Arrêt au bureau de poste, arrêt au petit magasin du coin pour vérifier les billets de loteries des ti-gars, arrêt à la banque, arrêt au supermarché pour effectuer les commissions de tout le monde… Il n’est pas rare qu’au supermarché je rencontre certains de mes gars. Souvent le cook lui-même, parfois d’autres, qui font provision de cochonneries pour un party qui s’en vient.

J’en profite pour recruter quelques bras pour mon prochain arrêt, la quincaillerie. C’est là que je fais les achats pour la salle des machines. Outils, joints, accessoires électriques, tout ce qui est un peu trivial mais trop pressé pour attendre que la commande soit acceptée par les Bermudes, autorisée par Manille, cotée par diverses compagnies américaines, approuvée de nouveau par les Bermudes, commandée finalement, puis livrée par la compagnie choisie, qui la confiera à une agence de distribution, qui l’enverra dans le port supposé où nous devrions arriver éventuellement.

Gare à nous si notre horaire change! Quand on a besoin d’une rondelle d'étanchéité parce que notre toilette coule, c’est un peu chiant (et je pèse mes mots) d’attendre tout ce temps.

Parfois, par solidarité, l’un des bateaux de la Gypsum ramène à Hantsport (point de rassemblement universel des Gypsum King, Gypsum Baron, A.V Kastner et Gypsum Centennial) les boîtes qui sont destinées à l’autre.

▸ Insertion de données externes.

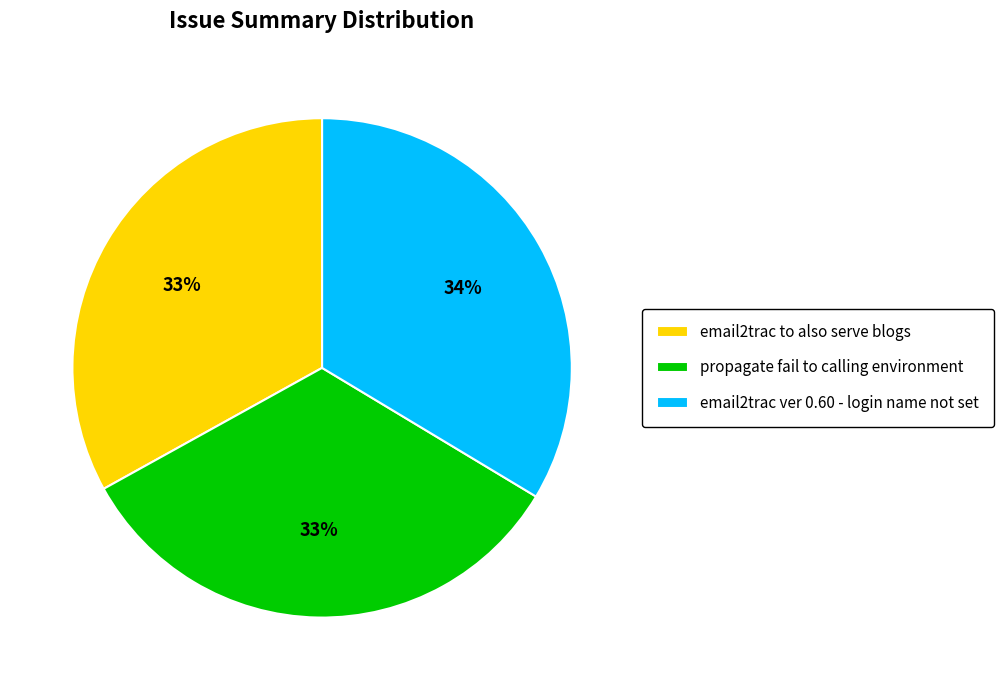

Is there a majority slice in this chart?

No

Nous fréquentons tous les mêmes ports, ou à peu près. Il y a cependant le risque que le Centennial, alléché par le contenu de la commande qui nous est destinée, nous pique quelques gants de travail, quelques boulons, quelques outils. Mais ce sont des risques calculés. Le fautif s’expose à une vengeance!

Heureusement que Hantsport n’est pas très grand. Le chemin du retour se fait habituellement à la course, sacs d’épicerie en main, pack-sac rempli à ras-le-pompon sur le dos, en écoutant avec inquiétude le bruit du chargement. On entend la roche tomber jusqu’au centre-ville! Tant que le chargement n’est pas terminé, il y a espoir de ne pas rater le bateau. Je dois me hâter car personne n’attendra après moi. Le navire doit quitter, même si le capitaine en personne manque à l’appel, sinon c’est l’échouage à marée basse.

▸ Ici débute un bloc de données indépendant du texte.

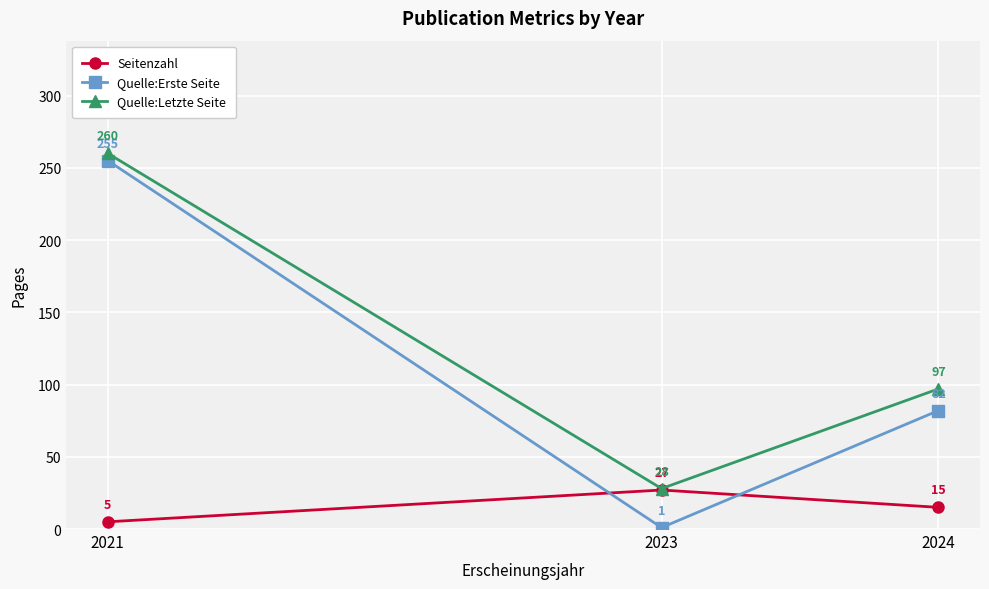

How many lines are shown in the chart?

3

Un dernier arrêt à la cabane en haut de la côte pour ré-enfiler l’équipement de sécurité, puis je dévale la côte au pas de course, en faisant attention pour ne pas déraper dans la boue de gypse qui couvre le sol. Le premier maître, qui surveille la fin du chargement à partir du quai, me nargue en tapant des mains en cadence. Les matelots sur le pont, déjà à leur poste prêts à larguer les amarres, m’encouragent avec de grands gestes de la main. Les gars de terre, habitués à me voir arriver à la dernière minute, arborent un sourire narquois.

Et moi, jurant qu’on ne m’y reprendrait plus, je cours, je cours, je cours… et j’y arrive de justesse, juste après que le premier maître soit remonté à bord et que le dernier des gars de terre soit descendu.

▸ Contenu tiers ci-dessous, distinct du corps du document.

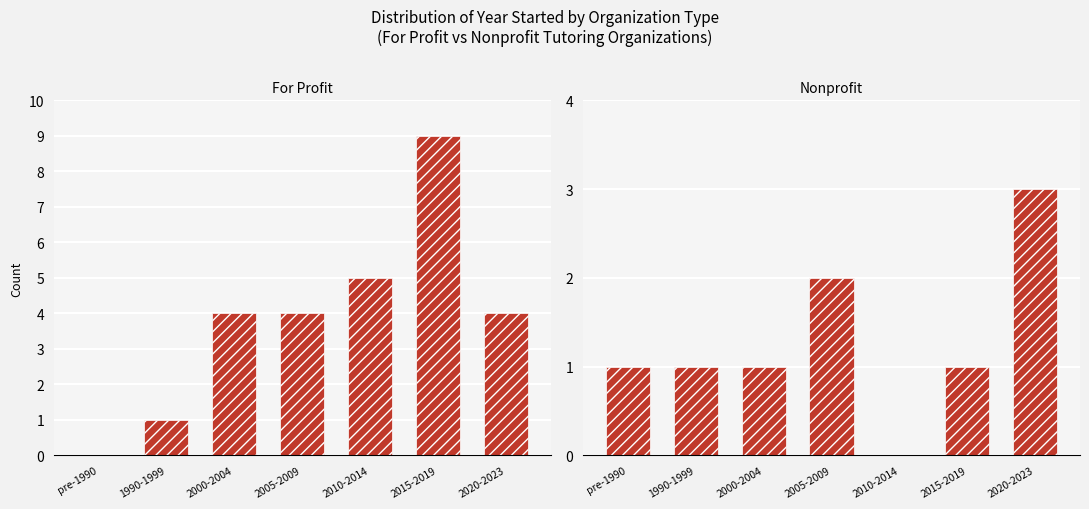

Reading left to right, what are all the values shown in this chart?

For Profit: 0	1	4	4	5	9	4
Nonprofit: 1	1	1	2	0	1	3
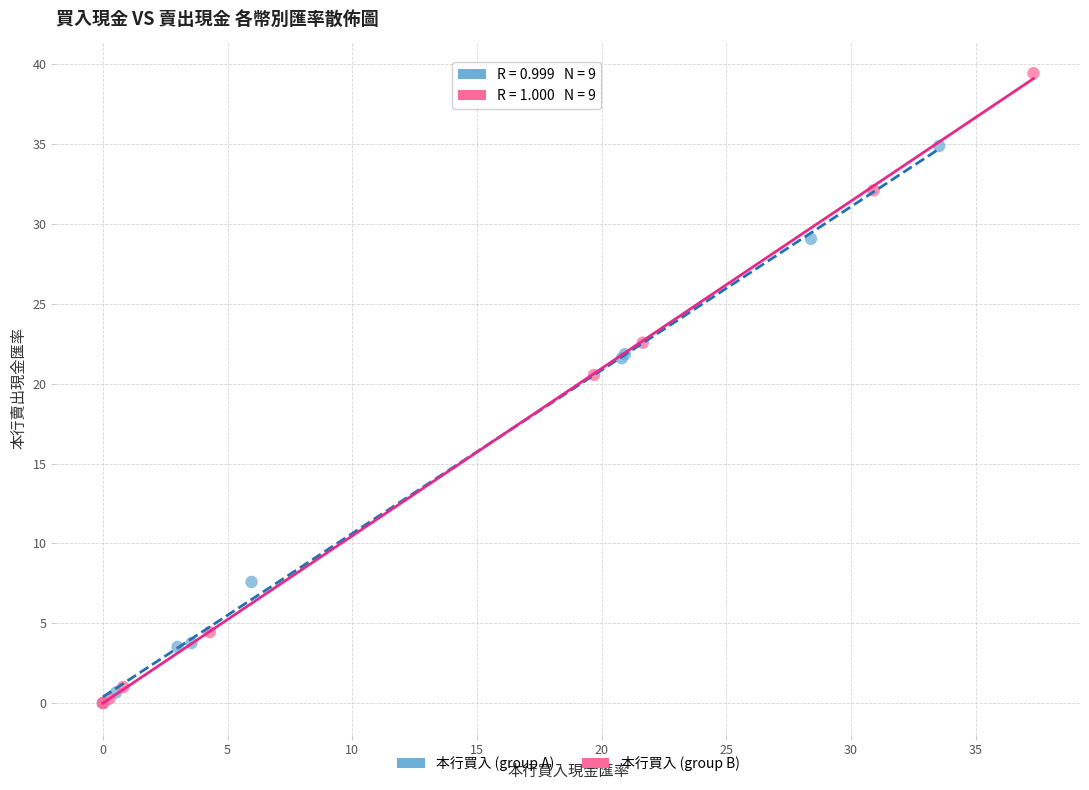

What are all the series names shown in the legend?

本行買入 (group A), 本行買入 (group B)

Je file vers la salle des machines, moins pour reprendre mon poste au plus vite pour remplacer le chef, que pour éviter les reproches du capitaine. Je dois d’abord reprendre mon souffle dans le calme de la salle des machines.

Le «stand-by» est déjà sonné, la manœuvre est commencée, le chef hoche la tête mais ne dit rien (vu que je lui ai ramené une cargaison de thé) et nous sommes repartis vers de nouvelles aventures.

Un autre voyage à Stony Point, et dans moins d’une semaine, nous reviendrons à Hantsport!